The unions sure didn't create this mess, but they have the interests of their workers and retirees to protect and so have a reason to dig America out.
Too bad they trusted all the Hahvad MBAs for so long!
The old auto MBAs may be given old car-dealership parking lots to farm... they need to connect with a higher purpose than being failed "management".
Disrupt IT
Restructuring our economy
Let Ford, Chrysler, and GM go bankrupt. They are inept with their
finances, and they are inept with the production and sales of
automobiles.
I agree with Jeff--How can the automotive industry be restructured to meet the manufacturing and infrastructure needs for old modes of transportation (cycle/rail/water) and a new energy economy (wind/solar) ?
We are going to one day face the reality that the personal automobile is history...sooner or later...
(Unless we continue on the path of spending the make-believe we generate off the backs of taxpayers and spend those imaginary federal dollars towards perpetuating extremes of poverty/misfortune and wealth/indulgence...A Tale of Two Cities).
We need those 100,000s skilled workers
Bankrupt can have many very different meanings - one would be to use the courts to eliminate lots of dept and responsibiities, like happened with LTV, screwing people like Ed Hauser and making Mittal the world's richest man. The fact is those companies may be bought or sold but they represent 10,000,000 square feet of factories and other facilities and infrastructure, not to mention the supply chains - all that will not go to seed. It will either go to a robber barron or it could go to the workers. I say, let's figure out ways to take this to the workers.
Disrupt IT
American auto makers feeling their bad karma
America's auto makers deserve to go bankrupt and (hopefully) all their executives will loose their jobs. They have been selling poison for the last century. As a historian, I know it is the auto industry that is responsible for much of the problems in the United States today. About 60 years ago it was the auto industry along with some bad city planners that decided that American's would have an unsustainable lifestyle. These decisions negatively impacted so many aspects of American life its too hard to list all. Here are just a few: City neighborhoods with family businesses, nurturing relationships fresh air and walkable trips were cut apart by highways. Fast food with all its negative impact on health is directly related to the personal automobile. The personal automobile began a culture of greed and consumerism that makes other countries feel disdain us today.
Thanks for these insight,
Thanks for these insight, Jeff. They do make sense to me.

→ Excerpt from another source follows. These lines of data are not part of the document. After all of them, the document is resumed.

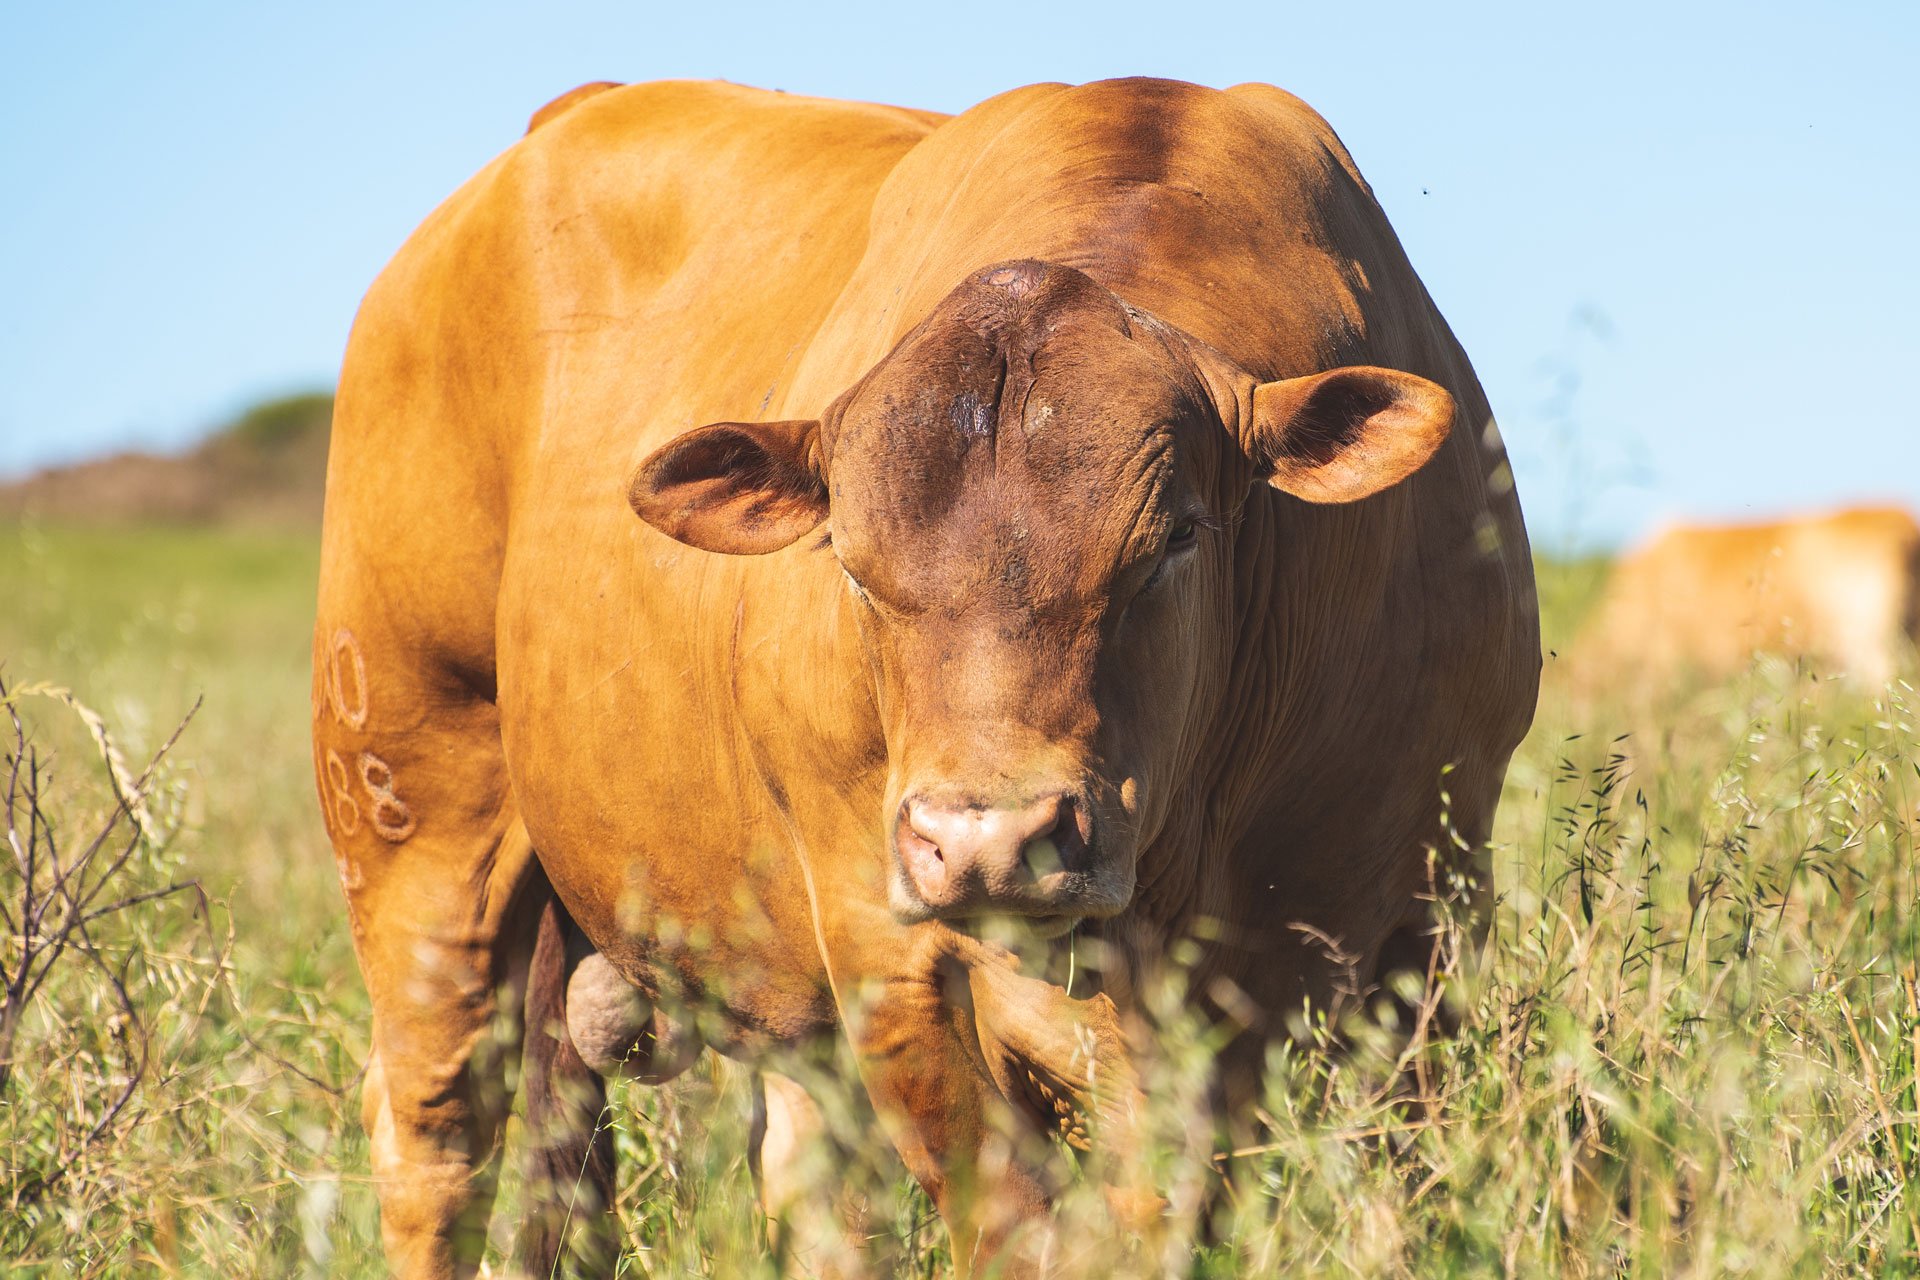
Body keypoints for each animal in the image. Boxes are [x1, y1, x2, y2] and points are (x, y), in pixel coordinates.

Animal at [314, 75, 1543, 1274]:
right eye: (851, 564)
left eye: (1175, 539)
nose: (990, 838)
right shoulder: (888, 948)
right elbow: (1012, 1219)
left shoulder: (1422, 916)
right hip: (415, 820)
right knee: (436, 1140)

What also strikes me in the entire discussion of bailing out the auto companies is the total lack of comment about mass transportation. It's as if it doesn't exist or shouldn't exist. It seems that this is the opportunity to force financing of public transportation instead of more subsidies for private (the auto) transportation.
I can't get a bus downtown after 8:30 a.m. from where I live in Cleveland Heights. The service was cut quite a long time ago.